Rz. 487

Bei einem solchen Verzichtsvertrag handelt es sich um ein abstraktes erbrechtliches Verfügungsgeschäft, dem in der Regel eine schuldrechtliche Abrede zugrunde liegt, die den Rechtsgrund beinhaltet und verhindert, dass der Verzicht der Kondiktion unterliegt. Es wird insoweit weiter zwischen einem Vertrag unterschieden, der eine Verpflichtung zum Verzicht begründet und einer bloßen Rechtsgrundabrede (Kausalabrede), die – ohne eine durchsetzbare Verpflichtung zu beinhalten – dem Verzicht die eine Kondiktion ausschließende causa unterlegt.[819]

Auf diese Verträge sind die allgemeinen Vorschriften des BGB zur Anfechtung von Willenserklärungen, Wegfall der Geschäftsgrundlage und zur Sittenwidrigkeit anwendbar. Allerdings ist Ausgangspunkt jeder Prüfung, dass ein "Erb- bzw. Pflichtteilsverzicht von der gesetzgeberischen Konzeption her einen aleatorischen Charakter besitzt, indem jeder Beteiligte bewusst Unsicherheiten hinsichtlich der persönlichen und wirtschaftlichen Entwicklung in der Person des Erblassers und des Verzichtenden auf sich nimmt, so dass sie wegen der damit verbundenen Risikozuweisung grundsätzlich auch dann Bestand haben soll, wenn später eine signifikante Änderung der Vermögenslage eintritt. Wegen des Wesens als abstraktes Verfügungsgeschäft gilt für die Wirksamkeitskontrolle nach § 138 BGB, dass der vom Gesetzgeber in § 2346 zugelassene Verzicht als solcher wertneutral ist. Eine Unwirksamkeit kann sich gleichwohl aus dem Gesamtcharakter sowie aus Umständen, die eine dem Verzicht zugrunde liegende schuldrechtlichen Vereinbarung anhaften, ergeben. … Die Prüfung am Maßstab der Sittenwidrigkeit ist damit, insbesondere im Fall der Inhaltskontrolle, ein Instrument, um groben Verstößen entgegenzutreten, dessen Anwendung auf evidente Ausnahmefälle begrenzt bleiben muss."[820]

 

Rz. 488

Das hinter dem Verzicht im Regelfall stehende Verpflichtungsgeschäft kann aus erbrechtlicher Sicht im Einzelfall unwirksam sein oder einer Anpassung bedürfen,[821] Zu beachten ist, dass dies Ansprüche auslösen kann, die als bedürftigkeitsmindernd stets zu prüfen bleiben.
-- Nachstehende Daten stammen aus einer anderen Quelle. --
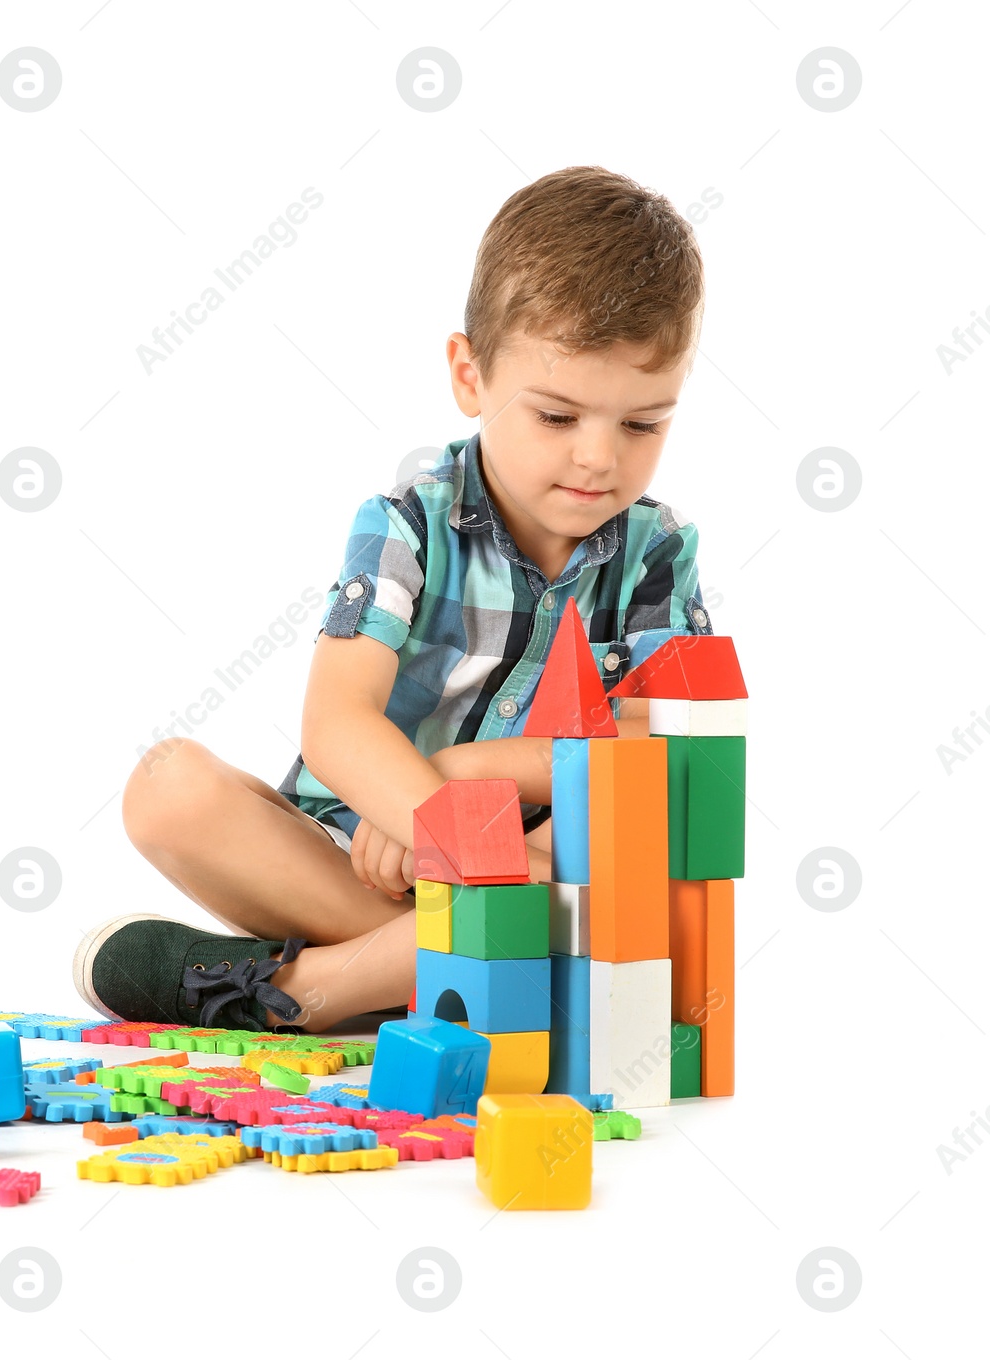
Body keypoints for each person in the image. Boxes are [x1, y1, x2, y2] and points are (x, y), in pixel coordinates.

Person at [73, 165, 715, 1036]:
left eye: (642, 424)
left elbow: (670, 758)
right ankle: (459, 974)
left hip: (531, 861)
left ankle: (300, 992)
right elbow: (338, 724)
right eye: (558, 418)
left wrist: (465, 783)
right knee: (169, 789)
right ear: (469, 374)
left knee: (619, 861)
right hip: (356, 856)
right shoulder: (408, 526)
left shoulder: (658, 554)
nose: (600, 459)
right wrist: (423, 820)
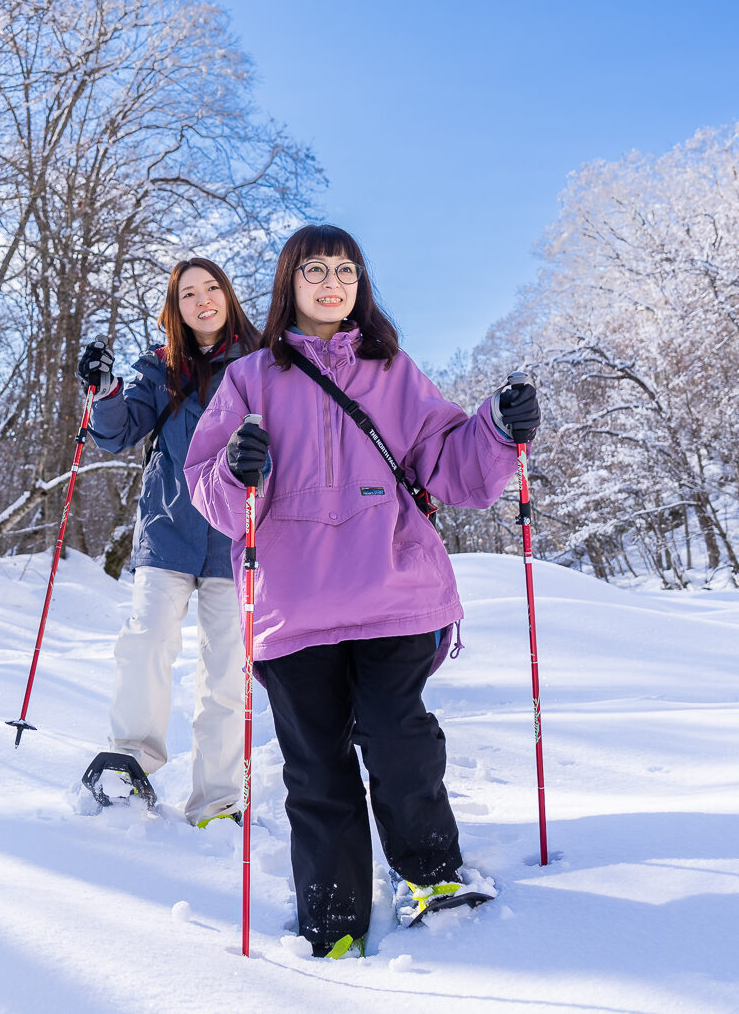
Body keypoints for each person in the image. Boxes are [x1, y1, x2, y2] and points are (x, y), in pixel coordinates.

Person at [182, 224, 541, 958]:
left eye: (345, 269)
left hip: (392, 590)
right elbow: (210, 492)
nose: (331, 282)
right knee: (315, 766)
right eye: (314, 268)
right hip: (294, 606)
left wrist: (498, 430)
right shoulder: (249, 378)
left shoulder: (393, 370)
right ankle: (331, 918)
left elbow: (450, 466)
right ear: (290, 283)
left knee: (395, 731)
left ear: (359, 284)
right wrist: (236, 470)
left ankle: (434, 875)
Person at [75, 256, 262, 827]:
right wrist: (103, 392)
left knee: (227, 670)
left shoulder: (261, 366)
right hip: (167, 532)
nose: (202, 300)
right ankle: (129, 764)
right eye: (188, 294)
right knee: (146, 643)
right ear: (174, 309)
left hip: (237, 537)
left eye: (211, 288)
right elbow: (117, 432)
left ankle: (219, 798)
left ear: (227, 296)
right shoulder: (160, 368)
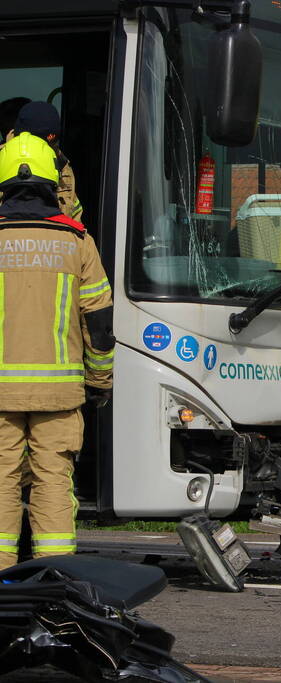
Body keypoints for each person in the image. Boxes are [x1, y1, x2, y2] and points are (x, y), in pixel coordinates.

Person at [0, 132, 113, 569]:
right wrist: (100, 382)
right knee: (52, 479)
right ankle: (55, 574)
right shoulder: (76, 241)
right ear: (53, 180)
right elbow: (99, 326)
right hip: (60, 396)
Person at [3, 101, 82, 221]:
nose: (45, 150)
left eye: (50, 143)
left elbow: (75, 221)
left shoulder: (63, 165)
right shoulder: (2, 159)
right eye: (38, 143)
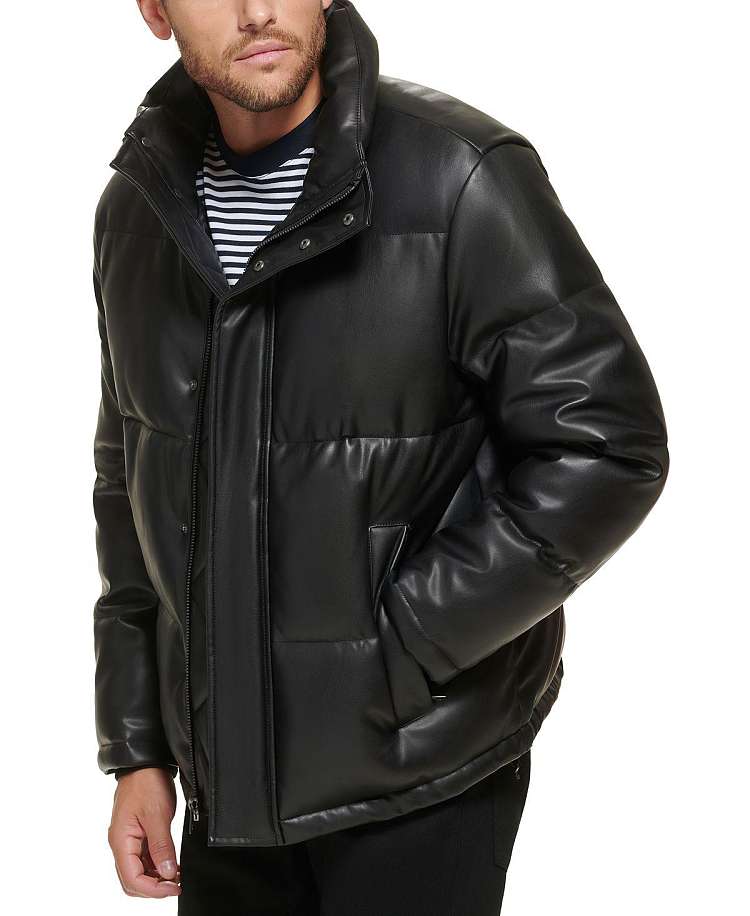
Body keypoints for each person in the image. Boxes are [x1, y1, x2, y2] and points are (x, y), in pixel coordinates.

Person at [92, 1, 670, 912]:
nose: (257, 10)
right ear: (155, 9)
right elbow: (128, 479)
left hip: (419, 778)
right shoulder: (137, 209)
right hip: (225, 788)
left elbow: (607, 443)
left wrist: (406, 643)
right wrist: (138, 750)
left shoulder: (459, 177)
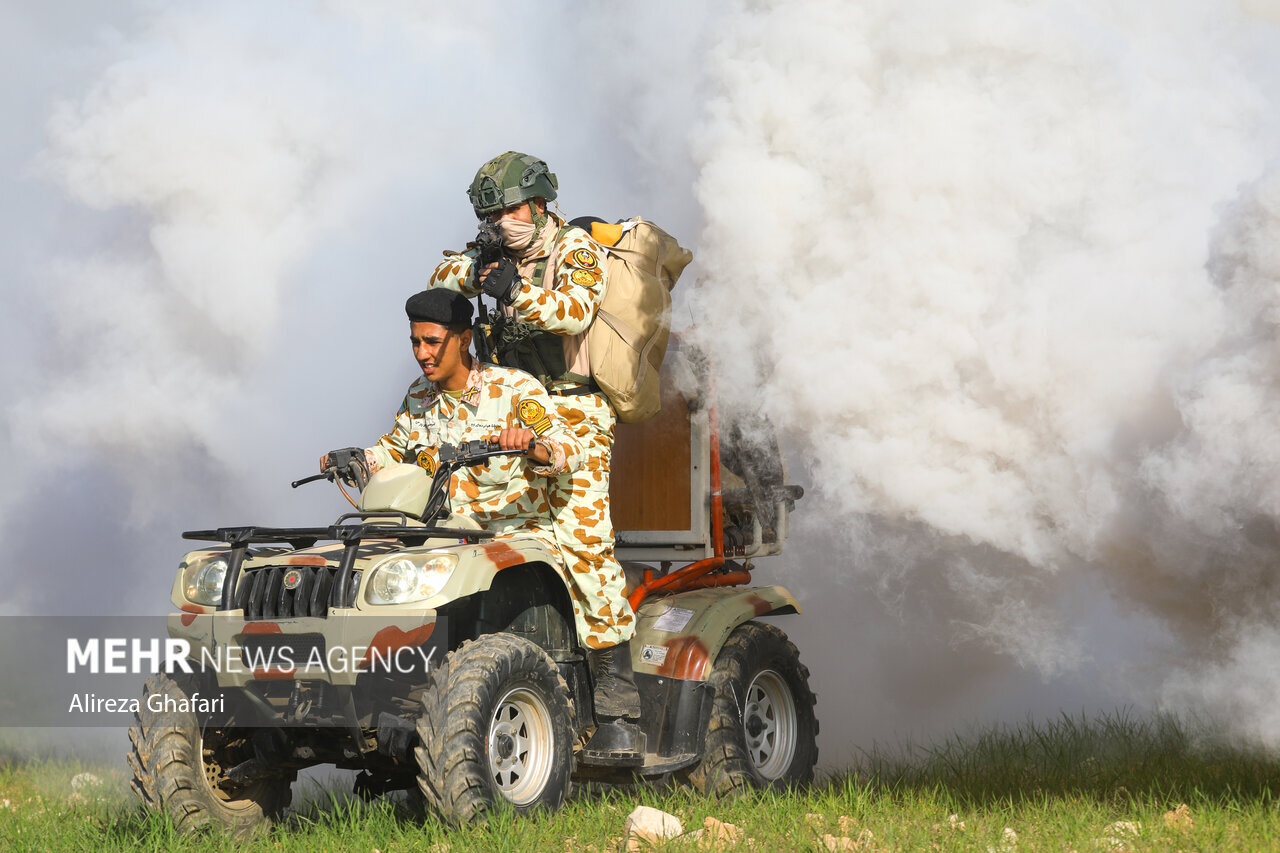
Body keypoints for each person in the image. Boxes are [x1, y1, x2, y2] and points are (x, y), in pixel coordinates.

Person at [322, 287, 643, 758]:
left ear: (464, 339)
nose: (422, 354)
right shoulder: (419, 397)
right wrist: (357, 458)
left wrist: (532, 445)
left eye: (433, 342)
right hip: (446, 536)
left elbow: (566, 448)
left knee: (595, 579)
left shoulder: (513, 390)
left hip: (517, 532)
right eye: (415, 343)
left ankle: (618, 716)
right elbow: (392, 449)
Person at [428, 152, 642, 758]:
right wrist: (477, 268)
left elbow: (573, 309)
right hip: (507, 409)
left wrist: (515, 289)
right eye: (489, 214)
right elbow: (439, 278)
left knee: (584, 549)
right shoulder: (491, 252)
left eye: (508, 211)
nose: (501, 222)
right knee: (481, 531)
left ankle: (618, 714)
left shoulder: (574, 248)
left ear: (540, 205)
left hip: (573, 410)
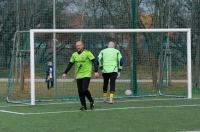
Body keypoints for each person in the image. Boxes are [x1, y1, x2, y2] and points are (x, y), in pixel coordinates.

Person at [62, 41, 99, 111]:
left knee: (84, 89)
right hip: (78, 75)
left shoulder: (87, 53)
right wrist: (65, 73)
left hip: (86, 74)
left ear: (82, 46)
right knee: (80, 91)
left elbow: (95, 61)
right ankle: (83, 105)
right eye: (77, 46)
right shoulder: (74, 55)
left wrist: (96, 71)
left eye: (79, 45)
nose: (78, 47)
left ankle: (91, 101)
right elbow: (70, 64)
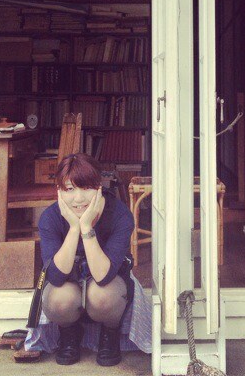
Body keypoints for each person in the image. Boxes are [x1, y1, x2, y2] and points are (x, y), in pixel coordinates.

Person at [25, 152, 151, 366]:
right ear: (59, 191)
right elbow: (55, 276)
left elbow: (103, 276)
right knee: (58, 299)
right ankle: (69, 333)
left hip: (108, 285)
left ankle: (110, 333)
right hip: (68, 282)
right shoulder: (50, 218)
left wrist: (86, 227)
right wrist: (74, 228)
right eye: (70, 189)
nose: (78, 198)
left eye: (86, 188)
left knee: (102, 295)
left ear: (99, 187)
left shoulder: (120, 215)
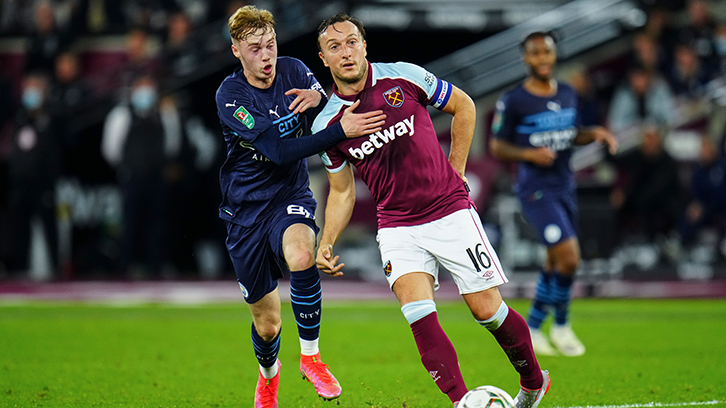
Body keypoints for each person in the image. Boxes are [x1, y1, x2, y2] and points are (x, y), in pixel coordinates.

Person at [313, 14, 549, 408]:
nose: (346, 52)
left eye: (352, 41)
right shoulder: (328, 125)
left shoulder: (402, 77)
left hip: (449, 211)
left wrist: (456, 172)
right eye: (334, 47)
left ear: (365, 46)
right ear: (324, 59)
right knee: (419, 316)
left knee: (486, 310)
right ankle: (462, 401)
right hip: (397, 227)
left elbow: (465, 106)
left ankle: (532, 381)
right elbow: (341, 191)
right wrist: (327, 240)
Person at [214, 6, 386, 408]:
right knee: (268, 323)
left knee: (301, 254)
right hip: (244, 211)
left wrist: (322, 96)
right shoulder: (230, 95)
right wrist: (337, 131)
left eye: (270, 45)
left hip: (289, 197)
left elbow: (329, 107)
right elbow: (275, 150)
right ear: (237, 50)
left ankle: (311, 358)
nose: (266, 55)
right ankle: (268, 380)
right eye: (255, 48)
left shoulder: (293, 70)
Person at [489, 32, 618, 357]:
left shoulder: (568, 93)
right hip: (535, 190)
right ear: (526, 59)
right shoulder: (514, 100)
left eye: (547, 52)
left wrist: (595, 134)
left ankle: (532, 328)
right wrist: (529, 155)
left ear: (554, 55)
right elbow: (497, 146)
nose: (543, 58)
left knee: (553, 259)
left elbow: (570, 134)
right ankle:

[819] BGH v. 29.11.1996 – Az.: Blw 16/96, BGHZ 134, 152; BGH v. 7.12.2011 – Az.: IV ZR 16/11= NJW-RR 2012, 332; LG Nürnberg-Fürth v. 23.3.2018 – Az.: 6 O 6494/17, DNotZ 2019, 213.
[820] LG Nürnberg-Fürth v. 23.3.2018 – Az.: 6 O 6494/17, DNotZ 2019, 213; OLG Hamm v. 8.11.2016 – Az.: 10 U 36/15, NJW 2017, 576; OLG Hamm v. 19.2.2019 – 10 U 18/18, ErbR 2020, 504–509.